• ABOUT THIS TASK
Scan the entries below for "poids" and copy each line that holds it.

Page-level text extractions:

= Beginning of Section =

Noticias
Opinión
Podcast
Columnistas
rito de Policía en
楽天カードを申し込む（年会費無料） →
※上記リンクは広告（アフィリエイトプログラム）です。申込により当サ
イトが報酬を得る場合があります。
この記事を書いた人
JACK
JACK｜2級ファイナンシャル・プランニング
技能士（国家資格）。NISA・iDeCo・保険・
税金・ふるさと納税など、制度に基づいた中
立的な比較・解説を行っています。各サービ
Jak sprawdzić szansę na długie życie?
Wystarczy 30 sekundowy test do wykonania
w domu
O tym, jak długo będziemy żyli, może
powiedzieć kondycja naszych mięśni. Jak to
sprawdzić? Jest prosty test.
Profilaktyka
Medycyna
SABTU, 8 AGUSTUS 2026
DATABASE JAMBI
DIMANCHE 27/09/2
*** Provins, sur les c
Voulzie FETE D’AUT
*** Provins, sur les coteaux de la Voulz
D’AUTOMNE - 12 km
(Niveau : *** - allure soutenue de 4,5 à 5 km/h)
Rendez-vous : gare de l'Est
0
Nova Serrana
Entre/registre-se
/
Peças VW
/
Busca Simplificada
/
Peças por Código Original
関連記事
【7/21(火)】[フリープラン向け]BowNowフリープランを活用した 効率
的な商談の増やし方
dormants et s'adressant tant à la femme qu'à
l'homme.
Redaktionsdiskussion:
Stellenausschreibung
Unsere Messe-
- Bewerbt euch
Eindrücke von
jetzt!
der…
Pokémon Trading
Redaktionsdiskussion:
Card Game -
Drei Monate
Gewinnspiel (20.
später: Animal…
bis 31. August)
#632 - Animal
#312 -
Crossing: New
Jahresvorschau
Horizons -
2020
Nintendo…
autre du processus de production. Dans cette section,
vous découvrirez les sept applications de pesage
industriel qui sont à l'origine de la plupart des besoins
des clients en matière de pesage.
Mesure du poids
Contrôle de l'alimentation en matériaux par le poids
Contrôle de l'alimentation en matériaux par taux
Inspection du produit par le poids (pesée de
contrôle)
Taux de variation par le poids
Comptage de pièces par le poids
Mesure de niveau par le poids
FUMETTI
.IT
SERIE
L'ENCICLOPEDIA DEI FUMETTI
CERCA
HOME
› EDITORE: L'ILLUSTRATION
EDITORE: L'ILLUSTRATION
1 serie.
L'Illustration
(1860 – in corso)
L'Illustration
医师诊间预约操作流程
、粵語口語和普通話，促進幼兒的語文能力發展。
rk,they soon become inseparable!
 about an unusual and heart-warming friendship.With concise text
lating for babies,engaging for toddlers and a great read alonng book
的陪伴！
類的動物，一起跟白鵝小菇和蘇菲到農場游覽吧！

= End of Section =

• OUTPUT FOR THIS EXERCISE
Mesure du poids
Contrôle de l'alimentation en matériaux par le poids
Inspection du produit par le poids (pesée de
Taux de variation par le poids
Comptage de pièces par le poids
Mesure de niveau par le poids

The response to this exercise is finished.